Week of Christmas 2015

But now, that’s all behind us and we’re pretty much there! It is SO exciting to have a space that’s set-up just for us with everything we need right there and plenty of storage. Our garage can finally go back to being our hang-out zone instead of the storage-over-flow zone.

After writing all of that, I feel absolutely amazed that it’s all happened in one year. It has honestly been the most nuts year of our lives. Challenging, exciting, terrifying – the whole nine yards. We’ve yelled, we’ve cried, we’ve danced around for joy, we’ve woken up in the night panicking, we’ve met the coolest food-makers ever, we’ve asked for help countless times from our long-suffering family and friends with everything from ‘we need to get a pallet load of jars off this trailer, can you push?’ to ‘the label applicator broke again, can you try repairing it’ and the classic – ‘we need something urgently picked up from Hamilton’. 

Businesses are certainly a roller coaster adventure. To all those who start one next year – good luck and may the force be with you.
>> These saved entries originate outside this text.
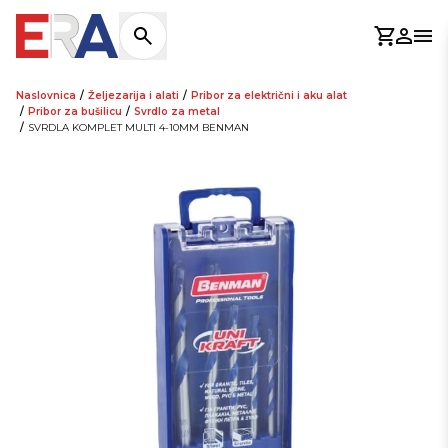
Košaric
Prijav
Otv
Naslovnica
/
Željezarija i alati
/
Pribor za električni i aku alat
/
Pribor za bušilicu
/
Svrdlo za metal
/
SVRDLA KOMPLET MULTI 4-10MM BENMAN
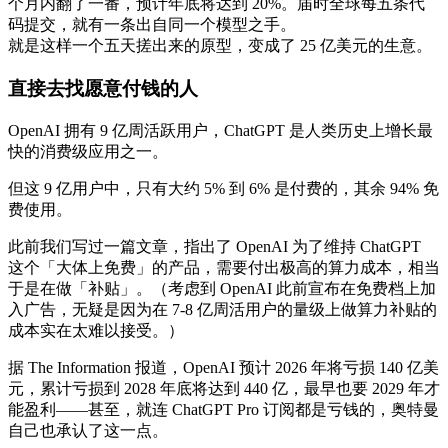
个月内翻了一番，预计年底将达到 20%。届时全球每五条代
码提交，就有一条出自同一个模型之手。
就是这样一个五天搓出来的原型，变成了 25 亿美元的生意。
直接去找愿意付钱的人
OpenAI 拥有 9 亿周活跃用户，ChatGPT 是人类历史上增长最
快的消费级应用之一。
但这 9 亿用户中，只有大约 5% 到 6% 是付费的，其余 94% 免
费使用。
此前我们写过一篇文章，指出了 OpenAI 为了维持 ChatGPT
这个「大体上免费」的产品，需要付出极高的算力成本，相当
于是在做「补贴」。（考虑到 OpenAI 此前宣布在免费档上加
入广告，无疑是因为在 7-8 亿周活用户的量级上做算力补贴的
成本实在太难以接受。）
据 The Information 报道，OpenAI 预计 2026 年将亏损 140 亿美
元，累计亏损到 2028 年底将达到 440 亿，最早也要 2029 年才
能盈利——甚至，就连 ChatGPT Pro 订阅都是亏钱的，奥特曼
自己也承认了这一点。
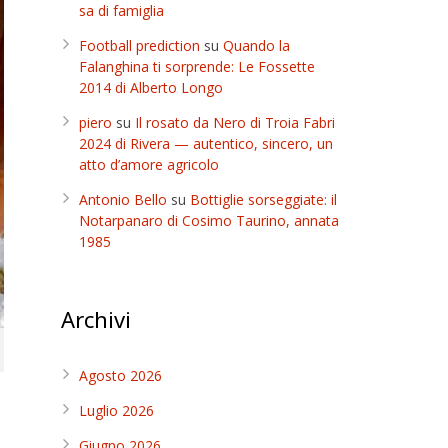
sa di famiglia
Football prediction
su
Quando la
Falanghina ti sorprende: Le Fossette
2014 di Alberto Longo
piero
su
Il rosato da Nero di Troia Fabri
2024 di Rivera — autentico, sincero, un
atto d’amore agricolo
Antonio Bello
su
Bottiglie sorseggiate: il
Notarpanaro di Cosimo Taurino, annata
1985
Archivi
Agosto 2026
Luglio 2026
Giugno 2026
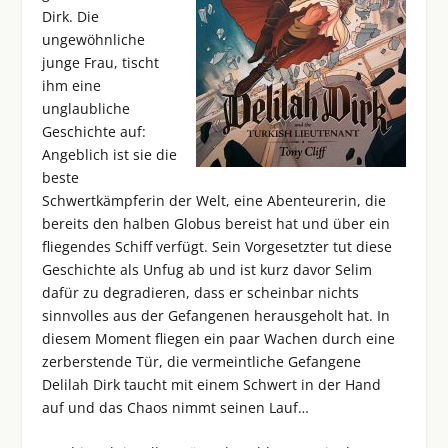
Dirk. Die
ungewöhnliche
junge Frau, tischt
ihm eine
unglaubliche
Geschichte auf:
Angeblich ist sie die
beste
Schwertkämpferin der Welt, eine Abenteurerin, die
bereits den halben Globus bereist hat und über ein
fliegendes Schiff verfügt. Sein Vorgesetzter tut diese
Geschichte als Unfug ab und ist kurz davor Selim
dafür zu degradieren, dass er scheinbar nichts
sinnvolles aus der Gefangenen herausgeholt hat. In
diesem Moment fliegen ein paar Wachen durch eine
zerberstende Tür, die vermeintliche Gefangene
Delilah Dirk taucht mit einem Schwert in der Hand
auf und das Chaos nimmt seinen Lauf…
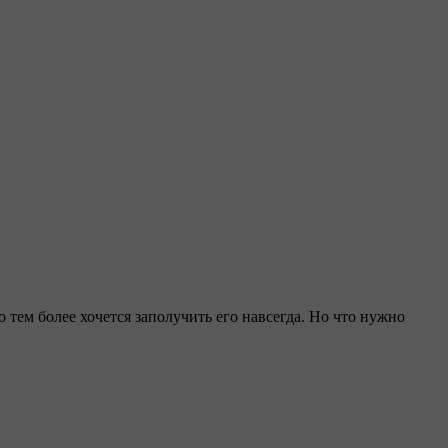
 тем более хочется заполучить его навсегда. Но что нужно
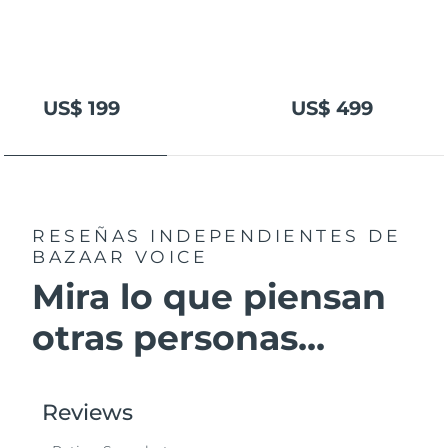
US$ 199
US$ 499
RESEÑAS INDEPENDIENTES
DE
BAZAAR VOICE
Mira lo que piensan
otras personas...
And Idealog readers have been there for the whole damn thing! If you’ve been following these posts from the beginning, thanks for sharing in this with us – it’s nice to know you’re listening. If you have ever bought our yoghurt, thank you – you’re making it possible for us to create something we feel good about from the place we love most in New Zealand.

In short – you’re all awesome.

Businesses are certainly a roller coaster adventure. To all those who start one next year – good luck and may the force be with you.